Passage #155: 4 July 2012
Boomtown
Eating breakfast at the Los Angeles Police Academy Café is a curious experience. It is, more or less, a diner like any other. Diner food, diner service. A little bit quaint and old-timey. Yes, it is almost Platonically diner-like in every respect save one. Sonically. Not that it lacks any of the usual diner sounds (the friendly chatter, the sizzling grill, the clinking plates and silverware), but there is an extremely conspicuous addition to that typical sonic palette: gunfire. There is the near-constant sound of ammo being discharged on the shooting range just up the hill. One can't see it whilst sitting in the Café, but one most certainly can hear it. And it completely changes the experience. There is a feeling of both being in the space of the diner and simultaneously somewhere else, somewhere nearer to these sounds which feel so close by, almost right on top of you. One's body never quite feels at rest even though one is sitting in a booth eating comfort food.
Sounds affect spaces and spaces affect sounds.
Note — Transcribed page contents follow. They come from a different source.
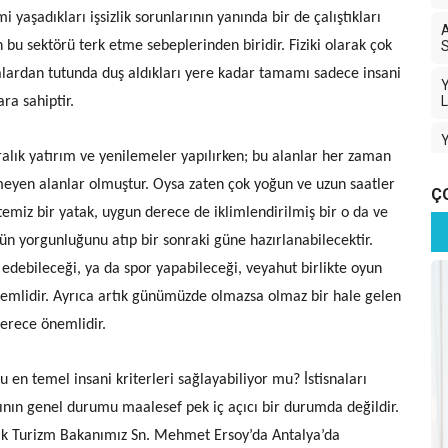
 yaşadıkları işsizlik sorunlarının yanında bir de çalıştıkları
A
 bu sektörü terk etme sebeplerinden biridir. Fiziki olarak çok
S
alardan tutunda duş aldıkları yere kadar tamamı sadece insani
Y
L
ara sahiptir.
liralık yatırım ve yenilemeler yapılırken; bu alanlar her zaman
eyen alanlar olmuştur. Oysa zaten çok yoğun ve uzun saatler
Ç
emiz bir yatak, uygun derece de iklimlendirilmiş bir o da ve
D
B
ün yorgunluğunu atıp bir sonraki güne hazırlanabilecektir.
t edebileceği, ya da spor yapabileceği, veyahut birlikte oyun
nemlidir. Ayrıca artık günümüzde olmazsa olmaz bir hale gelen
T
derece önemlidir.
 en temel insani kriterleri sağlayabiliyor mu? İstisnaları
Y
ının genel durumu maalesef pek iç açıcı bir durumda değildir.
Y
ak Turizm Bakanımız Sn. Mehmet Ersoy’da Antalya’da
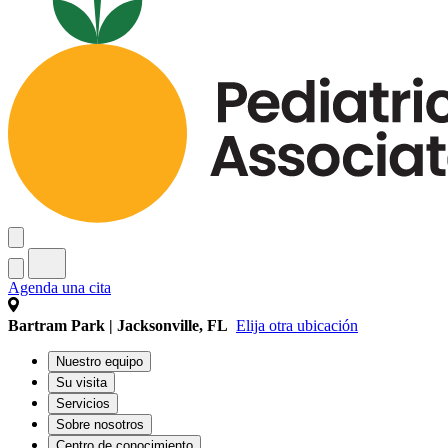
Agenda una cita
Bartram Park | Jacksonville, FL
Elija otra ubicación
Nuestro equipo
Su visita
Servicios
Sobre nosotros
Centro de conocimiento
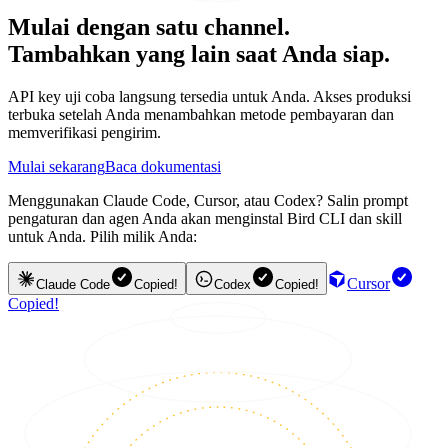
Mulai dengan satu channel.
Tambahkan yang lain saat Anda siap.
API key uji coba langsung tersedia untuk Anda. Akses produksi
terbuka setelah Anda menambahkan metode pembayaran dan
memverifikasi pengirim.
Mulai sekarang
Baca dokumentasi
Menggunakan Claude Code, Cursor, atau Codex? Salin prompt
pengaturan dan agen Anda akan menginstal Bird CLI dan skill
untuk Anda. Pilih milik Anda:
Cursor
Claude Code
Copied!
Codex
Copied!
Copied!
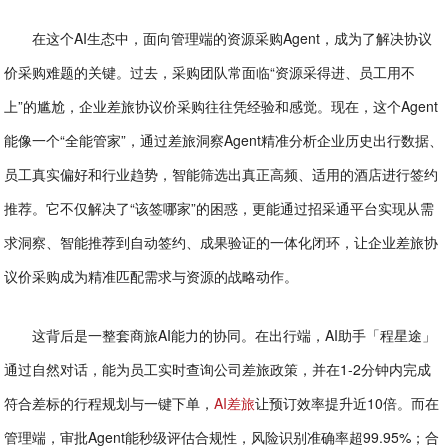
在这个AI生态中，面向管理端的资源采购Agent，成为了解决协议
价采购难题的关键。过去，采购团队常面临“资源采得进、员工用不
上”的尴尬，企业差旅协议价采购往往凭经验和感觉。现在，这个Agent
能像一个“全能管家”，通过差旅洞察Agent精准分析企业历史出行数据、
员工真实偏好和行业趋势，智能筛选出真正高频、适用的酒店进行签约
推荐。它不仅解决了“该签哪家”的困惑，更能通过招采通平台实现从需
求洞察、智能推荐到自动签约、成果验证的一体化闭环，让企业差旅协
议价采购成为精准匹配需求与资源的战略动作。
这背后是一整套商旅AI能力的协同。在出行端，AI助手「程星途」
通过自然对话，能为员工实时查询公司差旅政策，并在1-2分钟内完成
符合差标的行程规划与一键下单，
AI差旅
让预订效率提升近10倍。而在
管理端，审批Agent能秒级评估合规性，风险识别准确率超99.95%；合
A noisy party feels spatially different from a quiet one. Music in a cathedral sounds different from music in a garage. As is true on the level of the room so too on an urban scale. Helicopters circling overhead, the sound of rain: these change the city's space. Not physically, but experientially.
Once a year, the city of L.A. stages an ambitious experiment (as do cities across the country) in sonic architecture. Through the coordinated, widespread deployment of pyrotechnic devices, we test the effects of such auditory incursions upon our perception of space. Does the city become bigger or smaller? Does it move faster or slower? Do disparate districts begin to feel more homogenous? Or does everything simply feel altogether different from what it was before?
This week we become roving test subjects for the annual experiment. Keeping our eyes open to what we encounter as always, of course, but also, especially, our ears.